Memories of Bert Milstone Cohen Hirshberg - Evvajeanne Mintz
Bert and I first met almost 40 years ago when we were both employed as fundraisers for the National Jewish Hospital of Denver, Colorado. At the time Bert was a widow who often spoke fondly of her deceased husband Milton.
Shortly after the death of Bert's second husband, Al Hirshberg, Bert was in a very serious car accident and spent a great deal of time in the hospital. She was very brave and determined to go on with life, dedicating herself to proper rehabilitation by exercising and walking four miles each day to her job at BU.
At that time, Bert had become the copy editor of the BU magazine. She knew everybody who was anybody at BU. I was always impressed by her job which required very high literary and grammar skills. In addition, during her years of community activism and fundraising in Newton, she kept expanding her circle of friends and contacts. She was a very hard worker but at times could be sensitive about her own feelings and might complain a bit. However, she didn't give up fighting for what she believed was right.

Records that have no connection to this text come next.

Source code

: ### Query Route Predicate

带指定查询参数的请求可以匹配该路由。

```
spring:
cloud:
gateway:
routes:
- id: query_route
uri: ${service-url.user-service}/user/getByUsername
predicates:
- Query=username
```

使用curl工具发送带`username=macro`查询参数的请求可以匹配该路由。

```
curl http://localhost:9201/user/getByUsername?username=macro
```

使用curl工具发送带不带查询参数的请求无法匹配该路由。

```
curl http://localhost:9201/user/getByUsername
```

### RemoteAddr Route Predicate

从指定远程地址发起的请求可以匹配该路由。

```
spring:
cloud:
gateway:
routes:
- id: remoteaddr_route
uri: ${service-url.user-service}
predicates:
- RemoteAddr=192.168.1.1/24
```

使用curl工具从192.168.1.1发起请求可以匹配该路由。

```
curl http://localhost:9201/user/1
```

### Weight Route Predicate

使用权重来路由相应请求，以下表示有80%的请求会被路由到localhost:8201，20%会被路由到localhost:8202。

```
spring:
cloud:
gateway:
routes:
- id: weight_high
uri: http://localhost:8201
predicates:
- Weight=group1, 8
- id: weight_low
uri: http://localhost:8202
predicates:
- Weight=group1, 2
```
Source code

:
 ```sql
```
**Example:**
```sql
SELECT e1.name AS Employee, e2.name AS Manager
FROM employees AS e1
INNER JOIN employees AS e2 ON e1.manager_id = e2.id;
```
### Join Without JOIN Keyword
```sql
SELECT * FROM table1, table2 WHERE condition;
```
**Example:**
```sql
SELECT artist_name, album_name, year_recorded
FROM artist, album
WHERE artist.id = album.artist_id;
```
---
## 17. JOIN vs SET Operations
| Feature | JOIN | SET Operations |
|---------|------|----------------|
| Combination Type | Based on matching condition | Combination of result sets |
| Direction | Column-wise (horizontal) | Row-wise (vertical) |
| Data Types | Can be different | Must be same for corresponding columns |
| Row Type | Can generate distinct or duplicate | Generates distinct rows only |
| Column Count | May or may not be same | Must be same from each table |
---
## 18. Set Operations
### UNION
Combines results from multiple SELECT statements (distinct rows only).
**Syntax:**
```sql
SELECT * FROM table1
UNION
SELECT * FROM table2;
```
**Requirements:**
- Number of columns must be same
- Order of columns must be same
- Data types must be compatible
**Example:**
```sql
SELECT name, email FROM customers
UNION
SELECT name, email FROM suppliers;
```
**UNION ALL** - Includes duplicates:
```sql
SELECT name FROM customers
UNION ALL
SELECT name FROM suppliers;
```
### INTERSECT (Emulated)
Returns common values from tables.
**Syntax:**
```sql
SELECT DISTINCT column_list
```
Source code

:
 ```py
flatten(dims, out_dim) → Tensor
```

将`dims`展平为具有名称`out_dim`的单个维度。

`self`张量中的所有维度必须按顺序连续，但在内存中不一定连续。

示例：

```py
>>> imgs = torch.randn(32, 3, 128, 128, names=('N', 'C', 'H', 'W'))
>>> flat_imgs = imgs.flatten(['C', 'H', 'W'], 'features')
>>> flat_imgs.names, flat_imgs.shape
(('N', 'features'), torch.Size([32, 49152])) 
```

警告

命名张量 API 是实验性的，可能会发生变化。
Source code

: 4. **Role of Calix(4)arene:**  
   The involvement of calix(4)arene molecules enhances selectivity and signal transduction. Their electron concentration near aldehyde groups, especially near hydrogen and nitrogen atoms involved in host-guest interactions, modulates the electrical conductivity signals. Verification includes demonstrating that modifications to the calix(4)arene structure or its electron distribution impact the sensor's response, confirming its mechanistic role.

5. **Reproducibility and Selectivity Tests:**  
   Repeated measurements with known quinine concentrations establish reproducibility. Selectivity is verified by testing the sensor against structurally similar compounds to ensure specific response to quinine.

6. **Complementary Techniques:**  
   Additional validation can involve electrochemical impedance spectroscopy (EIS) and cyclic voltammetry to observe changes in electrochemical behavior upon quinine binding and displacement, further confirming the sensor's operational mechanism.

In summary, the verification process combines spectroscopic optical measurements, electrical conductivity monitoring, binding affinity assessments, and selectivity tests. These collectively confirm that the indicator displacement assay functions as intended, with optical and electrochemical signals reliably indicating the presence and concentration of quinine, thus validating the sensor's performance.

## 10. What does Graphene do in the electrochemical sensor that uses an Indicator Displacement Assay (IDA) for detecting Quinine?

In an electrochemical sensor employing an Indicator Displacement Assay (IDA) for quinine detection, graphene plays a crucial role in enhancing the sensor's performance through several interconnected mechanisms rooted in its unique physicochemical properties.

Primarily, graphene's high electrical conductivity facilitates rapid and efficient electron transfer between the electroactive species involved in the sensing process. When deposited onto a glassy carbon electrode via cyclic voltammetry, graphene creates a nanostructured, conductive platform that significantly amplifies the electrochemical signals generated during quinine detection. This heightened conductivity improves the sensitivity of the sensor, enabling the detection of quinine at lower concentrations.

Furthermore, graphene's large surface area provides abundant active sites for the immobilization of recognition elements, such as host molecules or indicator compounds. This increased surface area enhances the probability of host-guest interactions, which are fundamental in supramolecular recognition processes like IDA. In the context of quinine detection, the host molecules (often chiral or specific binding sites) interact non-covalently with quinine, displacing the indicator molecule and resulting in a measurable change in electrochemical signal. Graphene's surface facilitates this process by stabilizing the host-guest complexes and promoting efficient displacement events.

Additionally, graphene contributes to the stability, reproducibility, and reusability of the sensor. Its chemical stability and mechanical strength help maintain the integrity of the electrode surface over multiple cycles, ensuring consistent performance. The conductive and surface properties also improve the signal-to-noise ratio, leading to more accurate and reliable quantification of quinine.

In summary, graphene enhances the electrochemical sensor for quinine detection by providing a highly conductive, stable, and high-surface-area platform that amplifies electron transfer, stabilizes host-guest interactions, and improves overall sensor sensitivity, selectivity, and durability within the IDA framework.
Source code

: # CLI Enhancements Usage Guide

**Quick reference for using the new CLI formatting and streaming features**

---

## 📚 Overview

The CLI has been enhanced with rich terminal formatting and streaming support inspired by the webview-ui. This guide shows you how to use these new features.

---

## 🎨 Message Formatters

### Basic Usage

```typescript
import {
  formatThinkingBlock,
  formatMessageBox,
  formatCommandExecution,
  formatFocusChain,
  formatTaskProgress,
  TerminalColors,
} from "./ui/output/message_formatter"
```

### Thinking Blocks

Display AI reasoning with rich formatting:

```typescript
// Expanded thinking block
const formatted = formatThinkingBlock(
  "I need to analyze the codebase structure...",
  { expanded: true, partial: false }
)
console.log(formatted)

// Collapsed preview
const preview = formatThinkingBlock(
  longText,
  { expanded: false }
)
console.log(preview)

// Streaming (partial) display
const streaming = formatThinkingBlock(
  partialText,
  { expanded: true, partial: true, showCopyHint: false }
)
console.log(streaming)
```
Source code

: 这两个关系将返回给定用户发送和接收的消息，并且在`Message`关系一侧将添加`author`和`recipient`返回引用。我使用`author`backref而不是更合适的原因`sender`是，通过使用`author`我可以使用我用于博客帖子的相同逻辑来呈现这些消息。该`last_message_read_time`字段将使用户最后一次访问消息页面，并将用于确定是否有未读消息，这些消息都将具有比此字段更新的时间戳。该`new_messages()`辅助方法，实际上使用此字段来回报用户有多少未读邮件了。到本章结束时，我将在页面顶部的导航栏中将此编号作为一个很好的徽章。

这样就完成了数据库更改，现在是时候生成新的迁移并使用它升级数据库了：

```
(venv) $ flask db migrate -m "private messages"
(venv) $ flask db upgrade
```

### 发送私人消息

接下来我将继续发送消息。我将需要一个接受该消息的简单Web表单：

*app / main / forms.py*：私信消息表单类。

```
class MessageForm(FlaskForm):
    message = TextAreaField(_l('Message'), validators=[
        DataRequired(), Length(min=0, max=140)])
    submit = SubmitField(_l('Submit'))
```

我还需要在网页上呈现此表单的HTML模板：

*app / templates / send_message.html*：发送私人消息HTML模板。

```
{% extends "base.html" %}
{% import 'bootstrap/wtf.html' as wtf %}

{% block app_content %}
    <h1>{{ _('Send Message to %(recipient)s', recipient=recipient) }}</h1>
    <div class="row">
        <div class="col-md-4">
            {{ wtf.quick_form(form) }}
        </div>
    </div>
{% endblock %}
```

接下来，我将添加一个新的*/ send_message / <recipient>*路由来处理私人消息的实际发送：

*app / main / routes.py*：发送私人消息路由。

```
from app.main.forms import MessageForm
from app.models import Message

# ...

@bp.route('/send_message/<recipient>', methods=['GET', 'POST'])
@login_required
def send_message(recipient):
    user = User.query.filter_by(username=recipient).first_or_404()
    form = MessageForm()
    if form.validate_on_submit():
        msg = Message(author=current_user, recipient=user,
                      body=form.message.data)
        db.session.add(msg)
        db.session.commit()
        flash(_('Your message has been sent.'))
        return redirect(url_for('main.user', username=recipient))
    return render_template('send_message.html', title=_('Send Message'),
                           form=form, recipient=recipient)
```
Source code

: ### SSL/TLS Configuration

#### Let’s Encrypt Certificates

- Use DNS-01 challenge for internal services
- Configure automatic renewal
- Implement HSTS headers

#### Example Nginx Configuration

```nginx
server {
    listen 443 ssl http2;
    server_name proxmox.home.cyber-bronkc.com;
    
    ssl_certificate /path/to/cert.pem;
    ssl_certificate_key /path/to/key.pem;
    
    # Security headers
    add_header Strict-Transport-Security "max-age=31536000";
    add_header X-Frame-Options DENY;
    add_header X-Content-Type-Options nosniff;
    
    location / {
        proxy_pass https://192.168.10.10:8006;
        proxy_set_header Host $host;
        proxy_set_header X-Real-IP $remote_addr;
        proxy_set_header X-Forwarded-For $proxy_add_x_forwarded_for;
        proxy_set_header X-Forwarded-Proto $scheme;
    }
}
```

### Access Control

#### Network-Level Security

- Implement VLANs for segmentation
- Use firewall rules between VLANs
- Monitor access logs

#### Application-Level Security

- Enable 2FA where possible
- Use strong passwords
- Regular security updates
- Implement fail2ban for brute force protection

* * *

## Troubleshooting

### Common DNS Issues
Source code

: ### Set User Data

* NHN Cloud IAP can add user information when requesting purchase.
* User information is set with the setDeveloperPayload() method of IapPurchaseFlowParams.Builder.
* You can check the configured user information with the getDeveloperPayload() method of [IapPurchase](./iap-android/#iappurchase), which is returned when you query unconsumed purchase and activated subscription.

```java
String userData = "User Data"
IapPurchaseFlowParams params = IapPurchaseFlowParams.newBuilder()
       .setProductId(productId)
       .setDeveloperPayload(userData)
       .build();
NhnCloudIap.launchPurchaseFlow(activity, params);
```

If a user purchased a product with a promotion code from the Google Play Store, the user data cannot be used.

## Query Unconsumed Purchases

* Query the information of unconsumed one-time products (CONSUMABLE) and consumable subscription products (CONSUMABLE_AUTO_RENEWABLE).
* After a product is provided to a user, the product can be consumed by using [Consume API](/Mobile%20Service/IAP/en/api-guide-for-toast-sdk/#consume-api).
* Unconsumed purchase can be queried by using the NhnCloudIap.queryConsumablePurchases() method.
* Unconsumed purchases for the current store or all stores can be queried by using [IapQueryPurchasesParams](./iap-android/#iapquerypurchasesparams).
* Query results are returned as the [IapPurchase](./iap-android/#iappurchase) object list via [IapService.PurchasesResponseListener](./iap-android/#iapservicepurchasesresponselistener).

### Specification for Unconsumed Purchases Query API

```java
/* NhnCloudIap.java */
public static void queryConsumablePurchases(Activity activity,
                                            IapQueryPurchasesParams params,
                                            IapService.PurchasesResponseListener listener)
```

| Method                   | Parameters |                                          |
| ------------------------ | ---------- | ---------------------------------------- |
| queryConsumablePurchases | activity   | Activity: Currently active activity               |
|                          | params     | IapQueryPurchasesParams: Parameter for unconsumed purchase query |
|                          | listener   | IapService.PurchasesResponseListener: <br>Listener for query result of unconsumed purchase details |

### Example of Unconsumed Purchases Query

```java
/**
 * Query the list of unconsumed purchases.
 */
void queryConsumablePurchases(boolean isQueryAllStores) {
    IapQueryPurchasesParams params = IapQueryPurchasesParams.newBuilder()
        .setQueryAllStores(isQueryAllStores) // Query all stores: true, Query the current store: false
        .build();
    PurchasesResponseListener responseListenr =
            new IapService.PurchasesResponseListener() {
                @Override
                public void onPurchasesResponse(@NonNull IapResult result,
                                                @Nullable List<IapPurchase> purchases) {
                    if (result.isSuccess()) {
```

Bert was also very interested in the arts and together, she and I were occasional museum-goers and attended theatre productions at the Huntington Theatre. She also liked the Harvard Theater and continued her subscription there long after I had lost interest in their choice of content. Bert was always up on what was in town, what was at the Museum of Fine Arts, and current books. She was a liberal.
Bert frequently talked about the doings of her two children with whom she had a close relationship through all the time I knew her. She made frequent visits to Indiana to see her daughter, son-in-law, grandchildren and then in recent years, great grandchildren. She often spoke of her sisters and although I don't remember exact words, I always felt she missed not having frequent contact since they both lived abroad for many years.
She was interested in many organizations and was the kind of person who pitched right in to whatever caught her attention or whatever she thought was an area in which she could achieve an affirmative result. She was always glad to be called upon to help.She was a dear woman and I will miss her.